TARANTO – Tutti i riflettori sono puntati sulla Prefettura. Davanti all’ingresso c’è il presidio dei lavoratori Ilva in sciopero, in difesa di una piattaforma che rivendica una maggiore tutela sul fronte sanitario, ambientale e occupazionale. Al terzo piano c’è il via vai di delegazioni (Asl, Arpa, ambientalisti) convocate dagli eurodeputati della Commissione per l’Ambiente, la Sanità Pubblica e la Sicurezza alimentare (ENVI) del Parlamento europeo.
Tra i rappresentanti istituzionali c’è anche il sindaco Ezio Stefàno, che davanti ai giornalisti ammette candidamente di non aver ancora letto il testo del decimo decreto sull’Ilva, approvato ieri dalla Camera e in procinto di passare all’esame del Senato. Tra coloro che si sono presi la briga di valutare il testo del provvedimento ci sono alcuni rappresentanti sindacali, per niente soddisfatti del percorso intrapreso dal Governo e supportato dalla maggioranza parlamentare.
«Noi vogliamo una clausola sociale in grado di tutelare tutti i posti di lavoro e non gli adeguati livelli occupazionali come previsto da questo decreto – sottolinea La Neve – e poi chiediamo garanzie per gli operai in merito al rischio cancerogeno e una maggiore salvaguardia della salute per tutti i cittadini. Per questo abbiamo chiesto di potenziare le strutture sanitarie, invece lo Stato pensa a chiuderle o a ridurle». In merito ai futuri acquirenti dell’Ilva, La Neve esprime un auspicio: «Non tifiamo per nessuna delle due cordate in campo, l’importante è che prevalga una cordata in grado di mantenere sia i livelli occupazionali che la salvaguardia ambientale».

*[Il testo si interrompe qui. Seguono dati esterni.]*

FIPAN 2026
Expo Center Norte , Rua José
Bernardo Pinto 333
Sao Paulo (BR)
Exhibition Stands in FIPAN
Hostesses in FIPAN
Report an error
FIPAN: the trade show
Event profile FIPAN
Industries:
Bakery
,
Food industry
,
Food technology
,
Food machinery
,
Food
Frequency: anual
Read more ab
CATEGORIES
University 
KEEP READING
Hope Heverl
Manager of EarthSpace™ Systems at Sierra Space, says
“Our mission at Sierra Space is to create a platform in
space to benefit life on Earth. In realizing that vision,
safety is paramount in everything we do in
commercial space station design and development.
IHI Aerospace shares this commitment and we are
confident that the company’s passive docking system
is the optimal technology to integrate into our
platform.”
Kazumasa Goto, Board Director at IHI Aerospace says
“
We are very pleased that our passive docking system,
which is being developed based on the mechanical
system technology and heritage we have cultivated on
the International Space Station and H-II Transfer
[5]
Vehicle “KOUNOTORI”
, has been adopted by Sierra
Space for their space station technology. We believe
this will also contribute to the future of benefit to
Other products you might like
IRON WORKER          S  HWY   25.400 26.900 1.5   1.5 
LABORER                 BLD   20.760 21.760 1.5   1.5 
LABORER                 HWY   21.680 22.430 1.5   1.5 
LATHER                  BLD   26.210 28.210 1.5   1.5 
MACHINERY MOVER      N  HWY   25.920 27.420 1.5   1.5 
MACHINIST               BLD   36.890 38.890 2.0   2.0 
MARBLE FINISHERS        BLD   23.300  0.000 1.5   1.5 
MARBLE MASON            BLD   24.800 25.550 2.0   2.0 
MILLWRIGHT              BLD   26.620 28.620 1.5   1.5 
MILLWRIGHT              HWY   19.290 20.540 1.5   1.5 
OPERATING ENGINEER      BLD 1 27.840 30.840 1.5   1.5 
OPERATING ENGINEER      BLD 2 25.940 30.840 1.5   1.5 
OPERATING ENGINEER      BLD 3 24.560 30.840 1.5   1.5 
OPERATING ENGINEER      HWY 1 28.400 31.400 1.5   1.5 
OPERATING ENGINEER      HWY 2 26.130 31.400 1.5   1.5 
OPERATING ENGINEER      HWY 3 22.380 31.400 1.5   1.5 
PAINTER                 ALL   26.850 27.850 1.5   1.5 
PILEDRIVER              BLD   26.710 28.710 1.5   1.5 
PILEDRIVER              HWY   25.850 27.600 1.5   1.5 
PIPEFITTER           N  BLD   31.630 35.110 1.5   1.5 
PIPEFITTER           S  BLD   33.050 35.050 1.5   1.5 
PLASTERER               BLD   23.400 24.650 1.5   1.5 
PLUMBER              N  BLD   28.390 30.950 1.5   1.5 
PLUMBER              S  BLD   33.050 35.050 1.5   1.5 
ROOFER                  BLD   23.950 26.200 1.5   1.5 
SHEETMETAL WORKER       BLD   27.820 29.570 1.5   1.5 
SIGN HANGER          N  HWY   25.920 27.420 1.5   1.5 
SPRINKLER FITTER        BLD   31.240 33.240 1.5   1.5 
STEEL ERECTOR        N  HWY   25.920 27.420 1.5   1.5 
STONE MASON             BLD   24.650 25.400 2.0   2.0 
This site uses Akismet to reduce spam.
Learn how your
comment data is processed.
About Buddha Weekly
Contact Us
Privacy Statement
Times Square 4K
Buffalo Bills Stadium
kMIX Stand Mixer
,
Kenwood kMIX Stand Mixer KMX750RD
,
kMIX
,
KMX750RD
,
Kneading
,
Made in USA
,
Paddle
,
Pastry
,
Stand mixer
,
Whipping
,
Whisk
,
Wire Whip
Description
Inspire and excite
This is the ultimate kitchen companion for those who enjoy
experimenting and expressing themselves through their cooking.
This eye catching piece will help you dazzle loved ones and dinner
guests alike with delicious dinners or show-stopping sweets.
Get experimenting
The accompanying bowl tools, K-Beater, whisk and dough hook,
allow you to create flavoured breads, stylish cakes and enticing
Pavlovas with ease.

«Non ci sono sufficienti garanzie – spiega – inoltre riteniamo scandaloso lo scudo giudiziario che viene esteso dagli attuali commissari anche ai futuri acquirenti del siderurgico. Si tratta di condizioni inaccettabili. Per questo proseguiremo con la mobilitazione insistendo sui contenuti della piattaforma rivendicativa». Dubbi permangono anche sulle prospettive offerte dalla due cordate: «ArcelorMittal (con Marcegaglia, ndr) dice di voler portare la produzione a 6 milioni di tonnellate di acciaio in due-tre anni. Ciò significa eliminare i costi fissi e ricorrere agli esuberi. Inoltre, non vuole fare nulla dal punto di vista ambientale. In questo caso, siamo davanti ad una multinazionale che detta le linea al governo. Dall’altra parte c’è Arvedi che come un venditore di pentole dice di voler portare la produzione a 12 milioni di tonnellate. Nessuna delle due cordate ci pare credibile».